Orang Majusi berkata, “Apakah benar Allah SWT sedemikian murah hati kepadaku? Jika demikian jelaskanlah kepadaku Islam itu. Aku akan menerimanya.” Kemudian ia pun menerima dan memeluk Islam.



SIKAP AL-HASAN TERHADAP ORANG YANG MENYAKITINYA

    Suatu kali seorang laki-laki dari Syam yang diupah Mu’awiyah bin Abi Sufyan untuk mencaci maki keluarga Rasulullah SAW. Melihat Al-Hasan sedang menaiki untanya, laki-laki itu lalu mengutukinya.  Al-Hasan tidak membalas kutukan itu sedikit pun. Ketika laki-laki tersebut sudah puas menyampaikan kutukannya kepada beliau, Sayyidina Hasan menatap orang itu sambil tersenyum dan berkata, “Tuan, saya pikir Tuan orang baru di sini.
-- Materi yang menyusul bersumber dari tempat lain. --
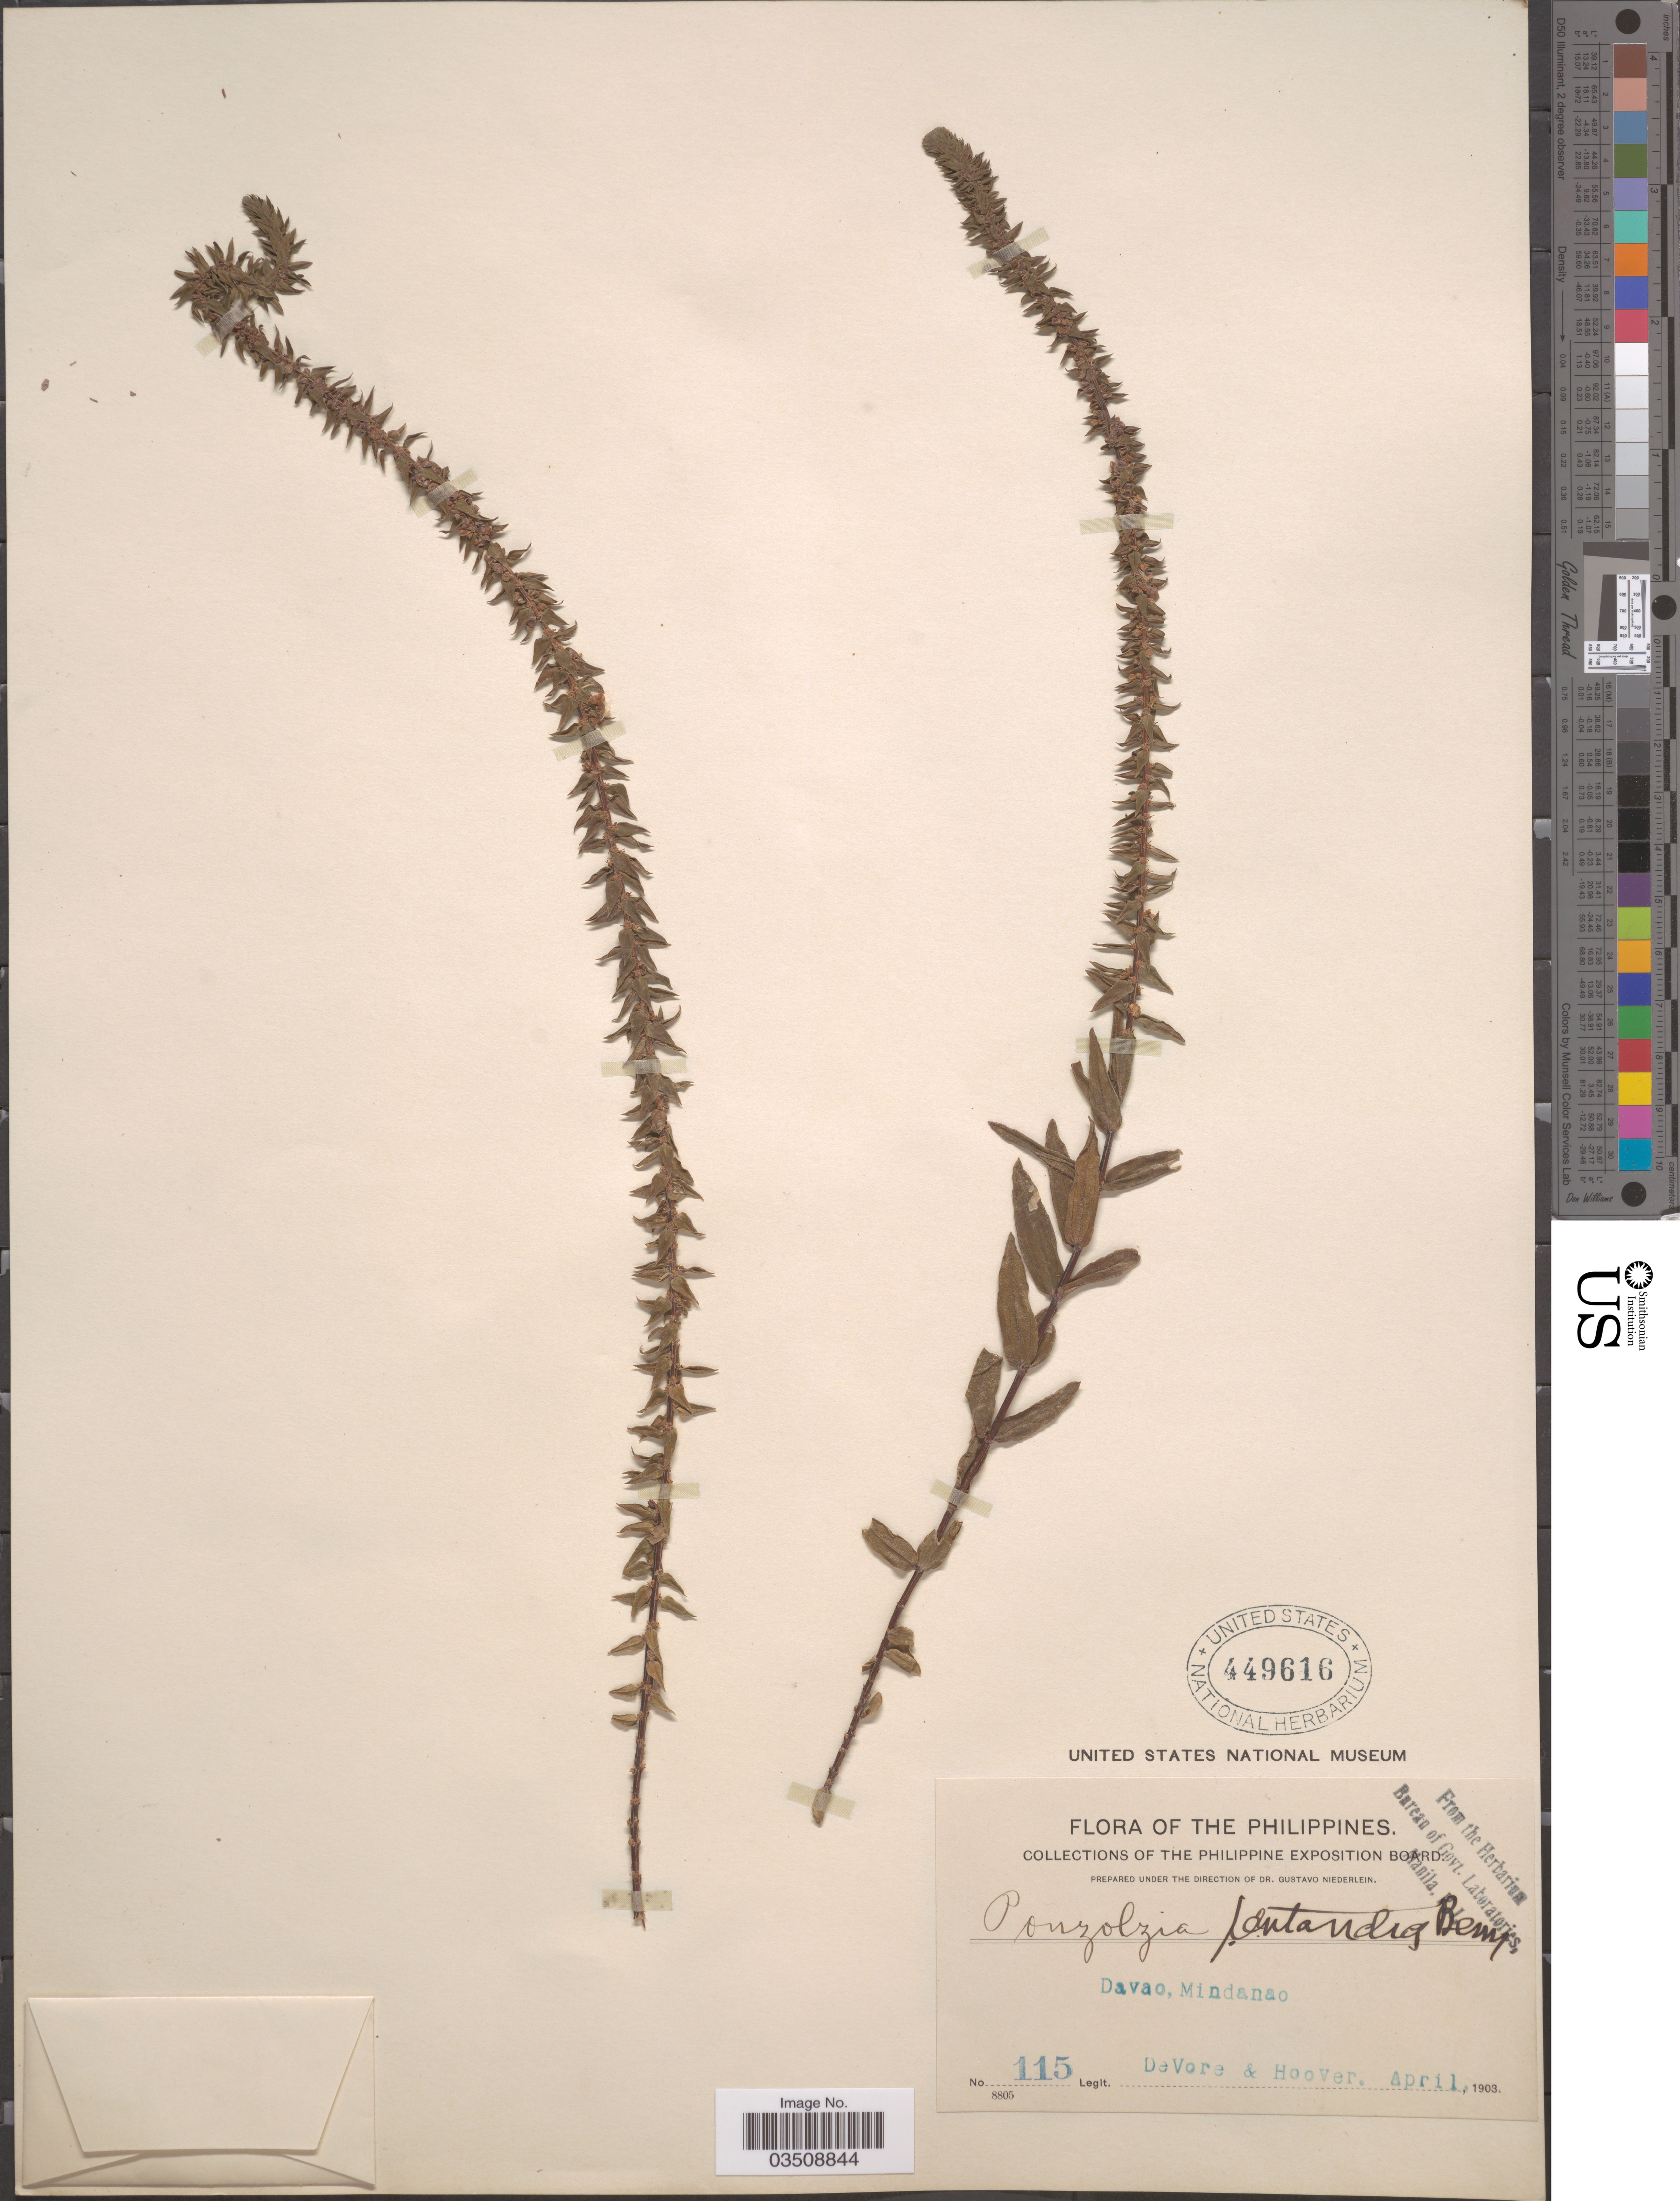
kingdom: Plantae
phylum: Tracheophyta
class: Magnoliopsida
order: Rosales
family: Urticaceae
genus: Gonostegia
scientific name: Gonostegia pentandra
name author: (Roxb.) Miq.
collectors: B. F. DeVore & -- Hoover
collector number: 115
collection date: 1903-04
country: Philippines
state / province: Davao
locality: Mindanao.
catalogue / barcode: US 449616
Apakah Tuan tersesat? Kalau butuh pertolongan, mari saya tolong. Kalau butuh sesuatu, Tuan akan saya beri. Kalau Tuan butuh ditunjukkan suatu tempat, akan saya tunjukkan. Kalau Tuan butuh orang yang membawakan barang-barang Tuan, akan saya bawakan. Kalau Tuan lapar, mari makan bersama saya. Kalau Tuan butuh pakaian, nanti saya berikan. Kalau Tuan seorang miskin, akan saya bantu Tuan agar berkecukupan. Kalau Tuan terusir dari kampung halaman Tuan, mari saya carikan tempat tinggal. Kalau Tuan punya keperluan-keperluan, akan saya penuhi kebutuhan Tuan dan kalau Tuan berada dalam perjalanan serta tinggal di sini untuk beberapa waktu sebagai tamu saya, nanti Tuan akan saya beri bekal. Sebab, saya punya tempat tinggal yang nyaman, kedudukan yang terhormat dan harta yang amat banyak.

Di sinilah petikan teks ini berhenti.